Amnesty International demande une enquête sur l’attaque brutale contre Madhuku et des membres de l’ANC

Maria

Amnesty International demande une enquête sur l'attaque brutale contre Madhuku et des membres de l'ANC

Le leader de la NCA, l’avocat constitutionnel Lovemore Madhuku, et plusieurs militants du parti auraient été agressés au cours du week-end après que des hommes armés ont pris d’assaut les bureaux du parti à Harare et perturbé une réunion. Les agresseurs sont soupçonnés d’être des agents de sécurité.

Madhuku a déclaré aux journalistes que les assaillants masqués les avaient attaqués pour s’être opposés au projet de loi d’amendement constitutionnel sous les yeux de la police.
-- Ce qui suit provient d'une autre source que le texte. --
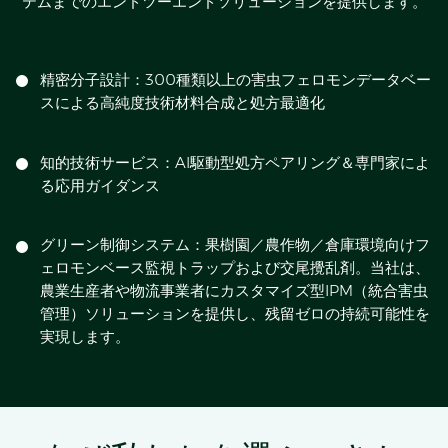
テムまでのエンドツーエンドソリューションを提供します。
精密分子設計：300種類以上の害虫フェロモンデータベー
スによる高純度技術材料合成と処方最適化
知的技術サービス：AI駆動型処方ペアリング＆専門家によ
る応用ガイダンス
グリーン制御システム：果樹園／農作物／倉庫環境向けフ
ェロモンベース監視トラップおよび交尾攪乱剤。当社は、
農業生産者や物流事業者にカスタマイズ型IPM（統合害虫
管理）ソリューションを提供し、残留ゼロの持続可能性を
実現します。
Entre autres dispositions, le projet de loi propose d’étendre la durée du mandat présidentiel et parlementaire de cinq à sept ans et de transférer le pouvoir d’élire le président du public au Parlement.

Dans un communiqué, Amnesty International a déclaré que les autorités doivent « enquêter rapidement, de manière approfondie, impartiale, indépendante, transparente et efficace sur les attaques contre ces membres de l’ANC et traduire en justice les personnes soupçonnées d’en être responsables.

« Le professeur Lovemore Madhuku, Effort Manono et d’autres militants de son parti s’étaient rassemblés pour une réunion lorsqu’ils ont été violemment frappés à coups de matraque en présence de policiers en uniforme.

« Cette violente attaque constitue une violation flagrante des droits à la sécurité personnelle, à la liberté d’expression et de réunion pacifique.

« Cette agression est le dernier outrage en date visant les critiques opposés à la modification de la Constitution pour permettre l’extension de la durée du mandat présidentiel », a déclaré Lucia Masuka, directrice exécutive d’Amnesty International Zimbabwe.

Masuka a déclaré que le gouvernement doit mettre fin à ce qu’elle a décrit comme une répression croissante de la dissidence pacifique, qui comprend l’interdiction des réunions publiques et l’arrestation ou l’intimidation des critiques.

« Les autorités doivent garantir l’accès à la justice et à des recours efficaces pour les victimes et leurs familles.

« Ils doivent créer un environnement qui garantit l’exercice effectif des droits humains de chacun dans le pays, y compris les droits à la liberté d’opinion, d’expression et de réunion pacifique, permettant à chacun d’exprimer pacifiquement ses opinions sans risque d’ingérence, d’intimidation, d’attaque ou de représailles. »

Ces attaques surviennent dans un contexte de tensions croissantes autour du projet de loi d’amendement constitutionnel n° 3, qui a suscité une forte opposition de la part des groupes de la société civile et des partis d’opposition.

Les organisations de la société civile et les groupes d’opposition se sont engagés à résister à toute modification de la Constitution, arguant que les amendements proposés menacent les principes démocratiques et les libertés fondamentales des citoyens.